Segment Open

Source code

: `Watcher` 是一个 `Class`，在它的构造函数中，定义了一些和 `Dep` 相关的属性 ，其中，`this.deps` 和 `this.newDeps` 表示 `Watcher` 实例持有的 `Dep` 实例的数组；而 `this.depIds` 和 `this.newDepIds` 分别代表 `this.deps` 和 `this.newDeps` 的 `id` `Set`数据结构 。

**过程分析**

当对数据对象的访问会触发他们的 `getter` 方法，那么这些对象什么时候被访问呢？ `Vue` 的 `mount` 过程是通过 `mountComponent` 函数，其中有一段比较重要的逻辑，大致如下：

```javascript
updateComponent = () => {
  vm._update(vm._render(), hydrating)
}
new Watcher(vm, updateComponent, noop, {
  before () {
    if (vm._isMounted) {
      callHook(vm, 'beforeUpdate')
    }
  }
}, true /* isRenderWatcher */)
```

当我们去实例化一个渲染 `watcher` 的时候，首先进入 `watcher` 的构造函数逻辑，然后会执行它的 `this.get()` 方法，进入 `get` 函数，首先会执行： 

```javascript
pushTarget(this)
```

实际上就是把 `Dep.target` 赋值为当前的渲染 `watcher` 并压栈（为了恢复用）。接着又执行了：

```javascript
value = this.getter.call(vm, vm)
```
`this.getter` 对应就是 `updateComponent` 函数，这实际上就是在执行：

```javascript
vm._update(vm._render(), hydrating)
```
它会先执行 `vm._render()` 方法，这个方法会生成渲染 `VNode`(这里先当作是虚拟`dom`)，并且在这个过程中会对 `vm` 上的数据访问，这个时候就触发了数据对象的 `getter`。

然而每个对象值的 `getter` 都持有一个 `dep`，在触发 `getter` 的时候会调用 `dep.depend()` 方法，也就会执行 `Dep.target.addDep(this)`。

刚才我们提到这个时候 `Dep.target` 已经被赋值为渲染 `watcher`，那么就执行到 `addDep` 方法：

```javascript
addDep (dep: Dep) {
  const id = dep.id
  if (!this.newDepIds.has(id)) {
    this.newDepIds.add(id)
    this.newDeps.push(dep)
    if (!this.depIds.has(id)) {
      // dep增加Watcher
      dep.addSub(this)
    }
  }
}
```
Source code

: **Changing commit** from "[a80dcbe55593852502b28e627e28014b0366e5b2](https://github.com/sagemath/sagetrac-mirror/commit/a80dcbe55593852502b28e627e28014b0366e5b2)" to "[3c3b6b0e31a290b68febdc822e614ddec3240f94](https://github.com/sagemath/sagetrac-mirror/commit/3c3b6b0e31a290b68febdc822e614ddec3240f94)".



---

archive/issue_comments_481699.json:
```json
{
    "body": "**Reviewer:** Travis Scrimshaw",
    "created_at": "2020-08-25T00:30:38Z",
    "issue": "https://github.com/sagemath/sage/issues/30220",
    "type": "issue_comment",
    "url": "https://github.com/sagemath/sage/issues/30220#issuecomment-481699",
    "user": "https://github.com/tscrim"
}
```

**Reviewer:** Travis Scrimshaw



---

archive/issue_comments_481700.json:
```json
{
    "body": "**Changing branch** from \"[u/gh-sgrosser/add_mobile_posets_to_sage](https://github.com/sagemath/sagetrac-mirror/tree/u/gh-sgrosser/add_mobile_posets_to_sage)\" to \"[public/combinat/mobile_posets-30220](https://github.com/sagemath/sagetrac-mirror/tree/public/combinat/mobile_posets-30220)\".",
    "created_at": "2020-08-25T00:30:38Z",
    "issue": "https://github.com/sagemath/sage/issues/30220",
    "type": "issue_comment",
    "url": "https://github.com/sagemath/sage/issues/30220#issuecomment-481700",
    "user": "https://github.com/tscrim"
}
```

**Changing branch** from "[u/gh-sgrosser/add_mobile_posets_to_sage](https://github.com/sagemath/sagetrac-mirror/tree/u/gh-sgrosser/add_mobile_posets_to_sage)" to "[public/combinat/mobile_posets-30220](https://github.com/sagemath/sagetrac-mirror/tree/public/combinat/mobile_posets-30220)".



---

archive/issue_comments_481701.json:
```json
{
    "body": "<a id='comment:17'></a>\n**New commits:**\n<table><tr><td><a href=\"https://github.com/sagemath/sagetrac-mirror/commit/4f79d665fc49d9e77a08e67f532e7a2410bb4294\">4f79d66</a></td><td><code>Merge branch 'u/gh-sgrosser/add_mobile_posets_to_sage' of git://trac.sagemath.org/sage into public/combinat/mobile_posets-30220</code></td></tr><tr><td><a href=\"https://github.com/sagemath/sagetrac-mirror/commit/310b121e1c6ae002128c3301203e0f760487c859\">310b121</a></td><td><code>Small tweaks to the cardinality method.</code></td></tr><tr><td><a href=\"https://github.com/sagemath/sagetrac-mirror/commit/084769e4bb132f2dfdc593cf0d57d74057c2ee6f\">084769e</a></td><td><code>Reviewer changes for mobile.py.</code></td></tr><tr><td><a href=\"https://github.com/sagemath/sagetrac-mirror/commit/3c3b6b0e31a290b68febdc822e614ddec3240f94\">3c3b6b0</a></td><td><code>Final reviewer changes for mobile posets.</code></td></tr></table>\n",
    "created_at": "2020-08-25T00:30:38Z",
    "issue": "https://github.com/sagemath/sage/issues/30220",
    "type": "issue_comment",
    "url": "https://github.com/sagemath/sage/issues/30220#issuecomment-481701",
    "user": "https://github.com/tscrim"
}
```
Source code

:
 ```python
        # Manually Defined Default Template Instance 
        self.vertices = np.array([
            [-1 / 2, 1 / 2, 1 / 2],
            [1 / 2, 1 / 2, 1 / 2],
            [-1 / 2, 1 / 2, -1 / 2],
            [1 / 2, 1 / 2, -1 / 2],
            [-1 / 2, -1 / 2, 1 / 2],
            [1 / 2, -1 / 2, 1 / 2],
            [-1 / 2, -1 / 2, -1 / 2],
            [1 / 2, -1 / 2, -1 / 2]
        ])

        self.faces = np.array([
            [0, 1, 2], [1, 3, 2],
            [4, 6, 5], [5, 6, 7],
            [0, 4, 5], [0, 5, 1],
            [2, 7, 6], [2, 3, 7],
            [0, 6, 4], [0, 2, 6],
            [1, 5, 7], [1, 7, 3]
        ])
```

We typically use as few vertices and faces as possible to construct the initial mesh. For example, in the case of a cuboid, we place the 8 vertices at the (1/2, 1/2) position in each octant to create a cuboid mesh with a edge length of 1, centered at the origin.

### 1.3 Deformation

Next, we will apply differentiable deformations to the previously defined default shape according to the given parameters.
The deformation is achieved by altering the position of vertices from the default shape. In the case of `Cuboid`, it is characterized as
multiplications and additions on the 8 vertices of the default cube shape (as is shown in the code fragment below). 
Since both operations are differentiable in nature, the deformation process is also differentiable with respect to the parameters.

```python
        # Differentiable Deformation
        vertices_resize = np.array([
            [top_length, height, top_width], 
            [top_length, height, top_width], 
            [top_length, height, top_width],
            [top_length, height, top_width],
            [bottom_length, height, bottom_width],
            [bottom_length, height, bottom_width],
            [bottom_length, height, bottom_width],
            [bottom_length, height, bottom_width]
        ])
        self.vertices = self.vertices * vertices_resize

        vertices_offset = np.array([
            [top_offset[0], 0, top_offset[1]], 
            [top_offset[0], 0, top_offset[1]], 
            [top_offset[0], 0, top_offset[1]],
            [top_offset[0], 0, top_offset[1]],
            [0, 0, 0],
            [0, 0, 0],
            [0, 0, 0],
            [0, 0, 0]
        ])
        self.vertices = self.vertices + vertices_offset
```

Segment Closed

■ Your task
Count every line in the preceding entries where the string "Scrimshaw" appears, then state only the total.

■ Answer for this exercise
2